#### Data supplied:

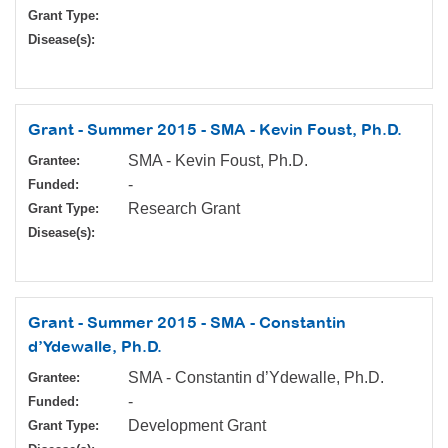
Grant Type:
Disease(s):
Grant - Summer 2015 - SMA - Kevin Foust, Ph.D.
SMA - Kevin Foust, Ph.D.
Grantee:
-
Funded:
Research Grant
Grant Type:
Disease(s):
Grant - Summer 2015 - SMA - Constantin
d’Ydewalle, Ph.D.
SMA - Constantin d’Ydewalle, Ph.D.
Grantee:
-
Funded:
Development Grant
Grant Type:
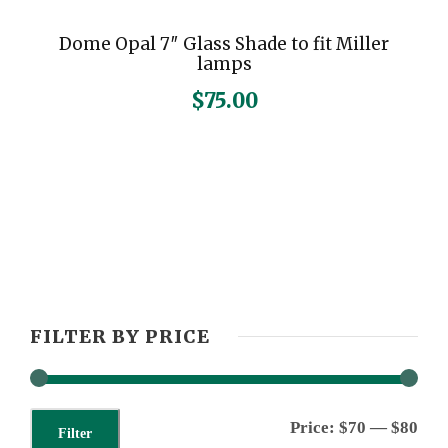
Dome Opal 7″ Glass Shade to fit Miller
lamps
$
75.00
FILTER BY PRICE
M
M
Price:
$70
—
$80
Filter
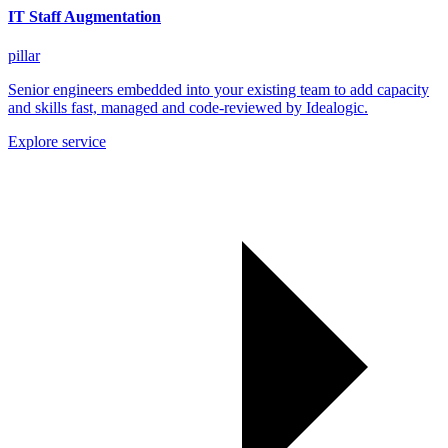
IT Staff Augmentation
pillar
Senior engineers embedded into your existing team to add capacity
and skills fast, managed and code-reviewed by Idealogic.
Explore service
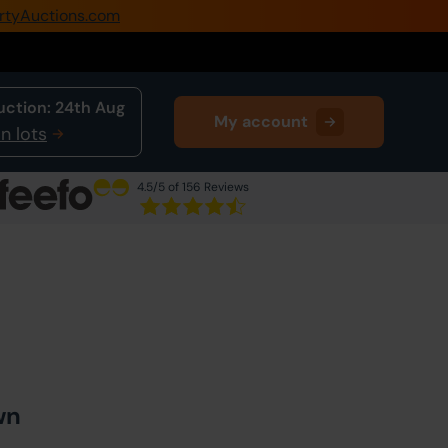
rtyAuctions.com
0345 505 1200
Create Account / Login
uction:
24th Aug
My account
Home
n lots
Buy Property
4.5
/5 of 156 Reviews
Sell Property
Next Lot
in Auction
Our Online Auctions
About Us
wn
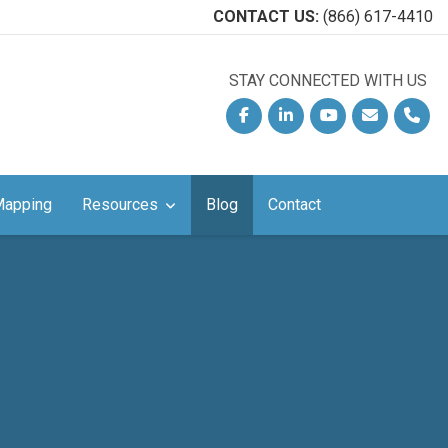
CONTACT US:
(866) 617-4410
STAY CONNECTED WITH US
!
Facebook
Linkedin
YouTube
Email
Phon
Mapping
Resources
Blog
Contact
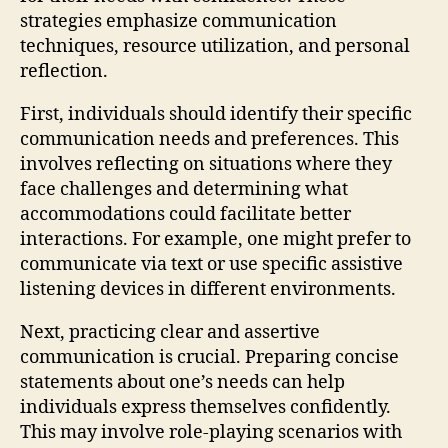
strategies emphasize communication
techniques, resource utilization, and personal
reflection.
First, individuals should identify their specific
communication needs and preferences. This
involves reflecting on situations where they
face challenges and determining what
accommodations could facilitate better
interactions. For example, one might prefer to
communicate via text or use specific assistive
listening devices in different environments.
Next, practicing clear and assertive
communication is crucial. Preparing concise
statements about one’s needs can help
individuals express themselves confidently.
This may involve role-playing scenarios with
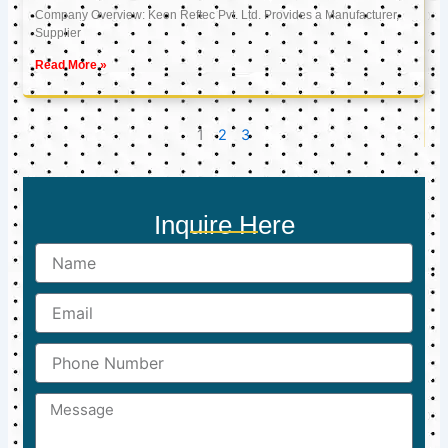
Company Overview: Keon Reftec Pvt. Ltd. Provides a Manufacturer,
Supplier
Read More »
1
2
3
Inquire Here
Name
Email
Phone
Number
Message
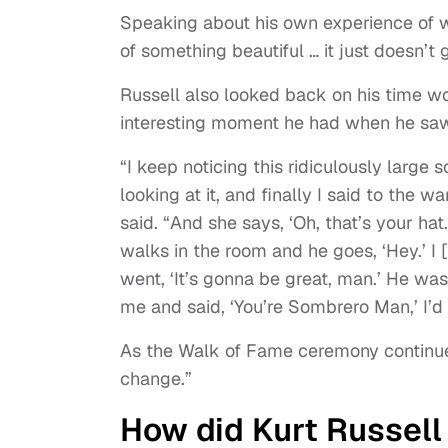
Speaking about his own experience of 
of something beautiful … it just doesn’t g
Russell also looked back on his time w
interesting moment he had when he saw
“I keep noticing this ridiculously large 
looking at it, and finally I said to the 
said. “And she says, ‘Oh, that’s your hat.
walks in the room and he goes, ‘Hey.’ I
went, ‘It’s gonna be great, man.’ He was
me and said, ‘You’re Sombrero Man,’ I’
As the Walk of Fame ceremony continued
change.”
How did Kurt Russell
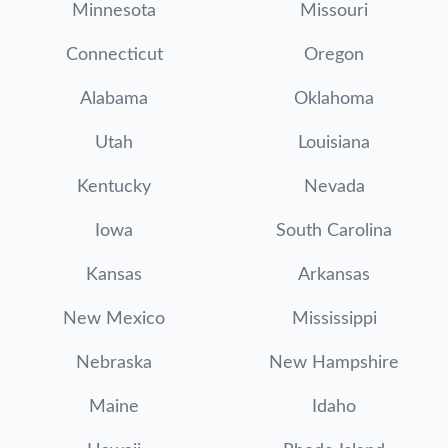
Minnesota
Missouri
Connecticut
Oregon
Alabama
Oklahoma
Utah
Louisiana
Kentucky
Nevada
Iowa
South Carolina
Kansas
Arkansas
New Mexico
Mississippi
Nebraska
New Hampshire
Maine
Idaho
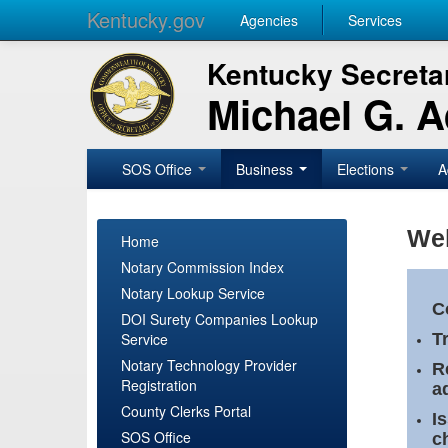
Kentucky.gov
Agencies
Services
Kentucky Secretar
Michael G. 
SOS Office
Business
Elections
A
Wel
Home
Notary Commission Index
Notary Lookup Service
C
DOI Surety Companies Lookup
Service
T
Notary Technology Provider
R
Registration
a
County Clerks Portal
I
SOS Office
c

==

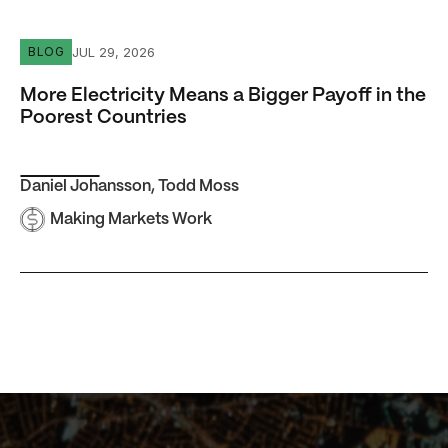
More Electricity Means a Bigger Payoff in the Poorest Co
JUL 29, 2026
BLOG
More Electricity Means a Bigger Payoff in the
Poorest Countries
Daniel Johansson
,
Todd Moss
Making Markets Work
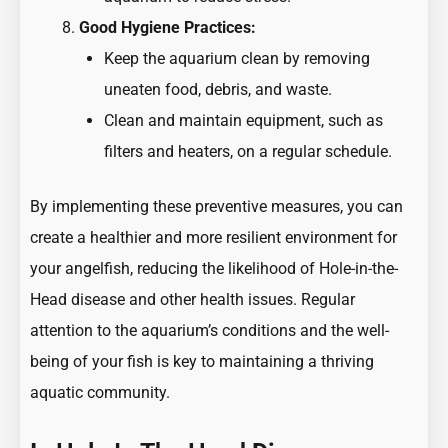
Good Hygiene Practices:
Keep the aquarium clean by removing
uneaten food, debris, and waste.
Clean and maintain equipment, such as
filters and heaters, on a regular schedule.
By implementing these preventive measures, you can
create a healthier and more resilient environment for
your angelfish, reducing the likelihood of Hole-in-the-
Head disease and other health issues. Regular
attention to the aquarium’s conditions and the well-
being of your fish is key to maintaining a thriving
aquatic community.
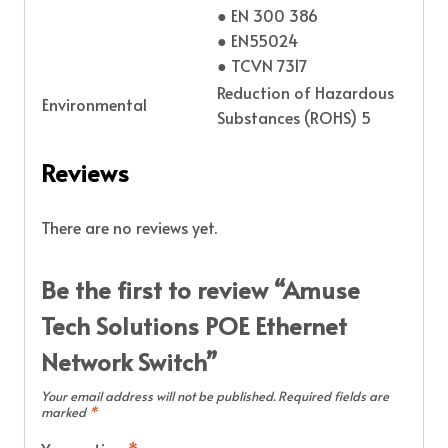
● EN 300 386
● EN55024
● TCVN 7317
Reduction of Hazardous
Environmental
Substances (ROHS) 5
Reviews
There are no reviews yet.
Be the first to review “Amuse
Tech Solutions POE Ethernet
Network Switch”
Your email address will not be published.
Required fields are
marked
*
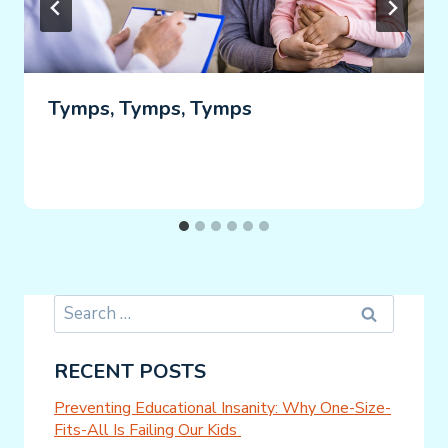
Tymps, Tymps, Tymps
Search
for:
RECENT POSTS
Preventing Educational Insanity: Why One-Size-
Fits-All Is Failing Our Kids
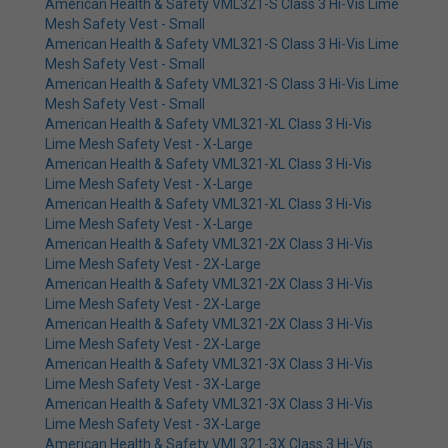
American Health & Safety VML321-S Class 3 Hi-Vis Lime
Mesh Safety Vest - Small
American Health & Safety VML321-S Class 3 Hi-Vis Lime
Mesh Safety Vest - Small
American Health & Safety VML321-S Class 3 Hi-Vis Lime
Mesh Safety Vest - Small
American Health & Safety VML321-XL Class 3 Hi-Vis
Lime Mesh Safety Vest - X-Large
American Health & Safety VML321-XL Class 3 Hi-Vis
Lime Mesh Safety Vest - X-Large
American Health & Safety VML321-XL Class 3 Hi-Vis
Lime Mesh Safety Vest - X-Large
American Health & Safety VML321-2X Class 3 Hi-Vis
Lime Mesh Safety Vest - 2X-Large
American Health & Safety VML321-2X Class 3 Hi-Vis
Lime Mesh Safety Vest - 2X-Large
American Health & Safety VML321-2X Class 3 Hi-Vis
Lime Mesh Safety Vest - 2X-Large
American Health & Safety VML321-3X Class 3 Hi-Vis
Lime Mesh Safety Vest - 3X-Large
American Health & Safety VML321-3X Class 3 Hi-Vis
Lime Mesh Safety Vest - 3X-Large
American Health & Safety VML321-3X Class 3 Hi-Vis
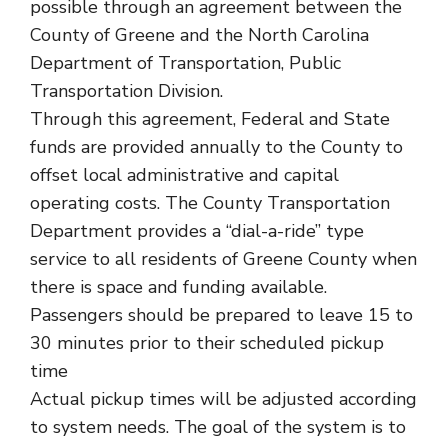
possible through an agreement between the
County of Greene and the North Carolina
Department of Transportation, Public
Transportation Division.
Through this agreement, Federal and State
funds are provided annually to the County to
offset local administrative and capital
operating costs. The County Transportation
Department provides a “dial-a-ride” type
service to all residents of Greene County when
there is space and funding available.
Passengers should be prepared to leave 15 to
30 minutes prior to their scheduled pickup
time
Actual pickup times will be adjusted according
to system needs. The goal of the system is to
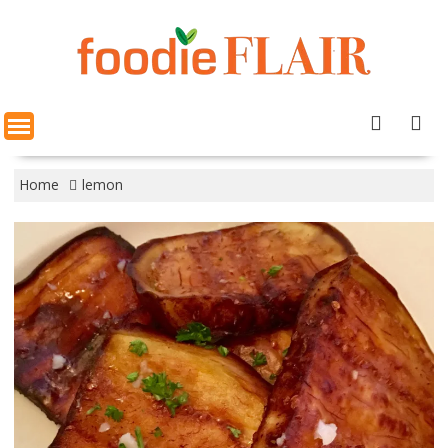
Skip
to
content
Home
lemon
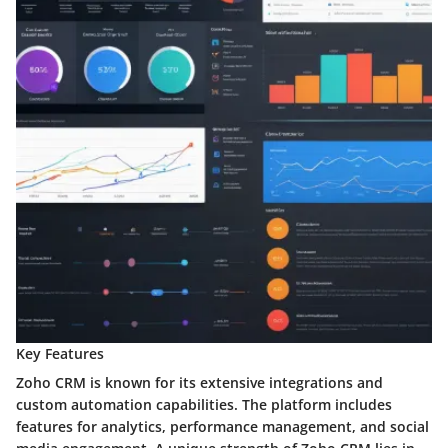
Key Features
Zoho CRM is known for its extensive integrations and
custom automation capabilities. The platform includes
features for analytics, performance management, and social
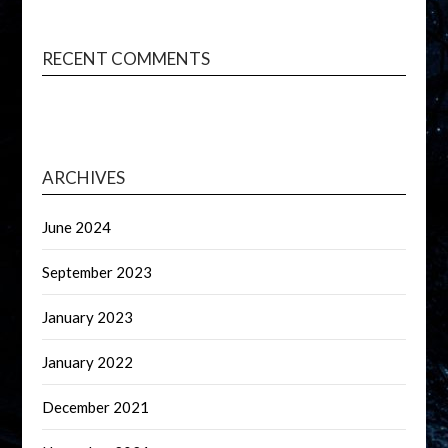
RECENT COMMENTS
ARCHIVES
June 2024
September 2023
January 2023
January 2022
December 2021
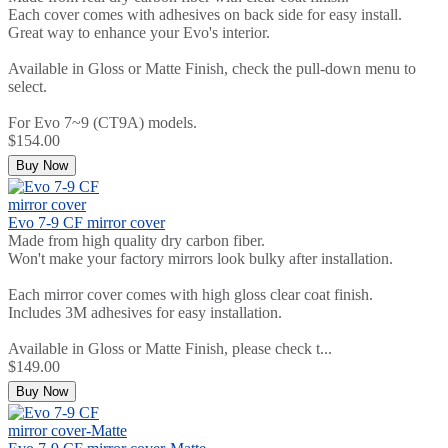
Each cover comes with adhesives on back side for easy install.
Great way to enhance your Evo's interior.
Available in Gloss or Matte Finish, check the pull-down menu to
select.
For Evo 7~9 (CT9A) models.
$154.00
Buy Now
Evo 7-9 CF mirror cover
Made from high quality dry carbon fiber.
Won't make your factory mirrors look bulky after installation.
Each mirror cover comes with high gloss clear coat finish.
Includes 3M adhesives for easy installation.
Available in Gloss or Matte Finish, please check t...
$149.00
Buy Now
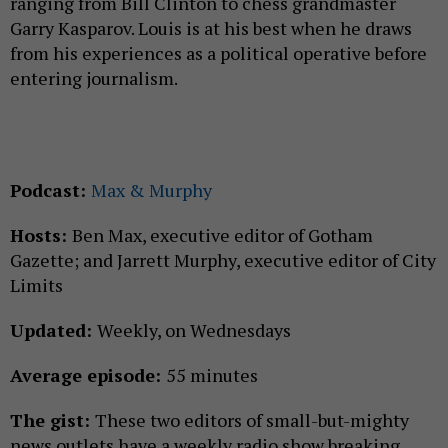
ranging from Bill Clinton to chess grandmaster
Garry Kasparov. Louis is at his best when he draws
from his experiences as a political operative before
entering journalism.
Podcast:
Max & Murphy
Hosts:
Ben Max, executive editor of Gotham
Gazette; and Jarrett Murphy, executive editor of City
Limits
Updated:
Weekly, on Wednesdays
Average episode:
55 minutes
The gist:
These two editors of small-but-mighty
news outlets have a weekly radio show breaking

...

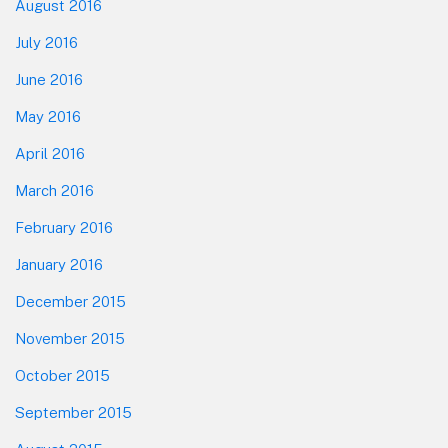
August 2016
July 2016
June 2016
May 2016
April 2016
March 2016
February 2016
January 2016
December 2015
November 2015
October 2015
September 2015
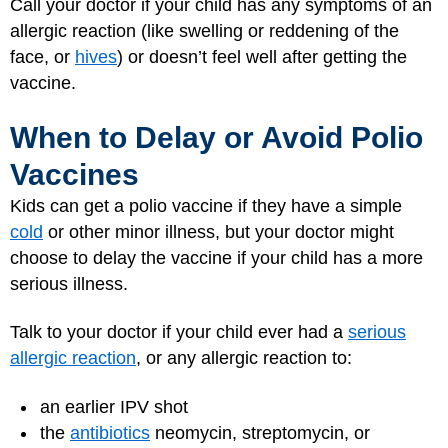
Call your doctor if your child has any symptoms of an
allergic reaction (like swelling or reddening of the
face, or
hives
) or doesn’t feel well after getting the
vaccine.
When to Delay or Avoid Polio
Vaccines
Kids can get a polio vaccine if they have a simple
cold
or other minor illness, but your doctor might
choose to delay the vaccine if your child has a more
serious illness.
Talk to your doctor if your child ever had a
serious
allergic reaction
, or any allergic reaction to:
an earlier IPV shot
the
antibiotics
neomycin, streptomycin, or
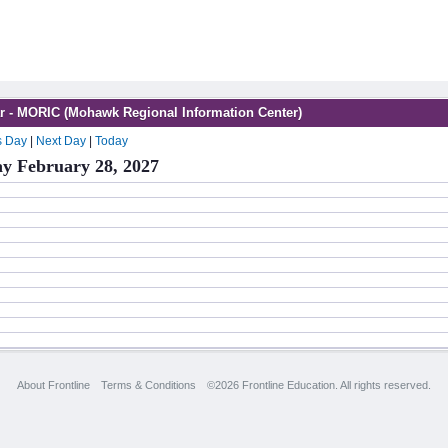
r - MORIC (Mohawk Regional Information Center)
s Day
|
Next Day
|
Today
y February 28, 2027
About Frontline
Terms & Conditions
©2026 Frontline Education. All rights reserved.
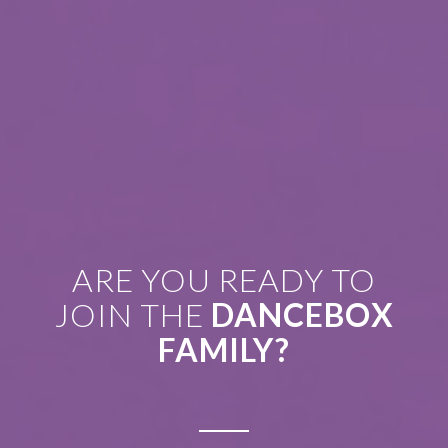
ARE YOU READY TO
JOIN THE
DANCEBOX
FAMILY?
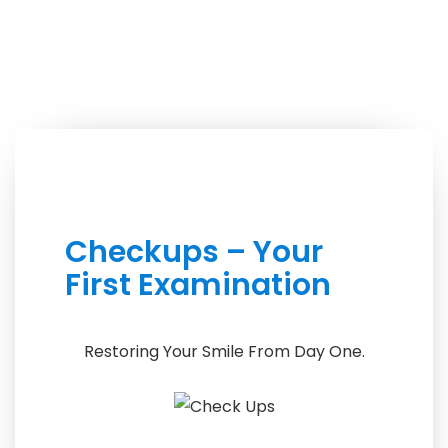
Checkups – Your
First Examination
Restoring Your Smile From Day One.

#### Aim of the task:
From the listing above, give as a numbered list the lines starting with the one that contains "August 2016" and going on through the one that contains "September 2015", leaving out any blank lines.

#### Written answer:
1. August 2016
2. July 2016
3. June 2016
4. May 2016
5. April 2016
6. March 2016
7. February 2016
8. January 2016
9. December 2015
10. November 2015
11. October 2015
12. September 2015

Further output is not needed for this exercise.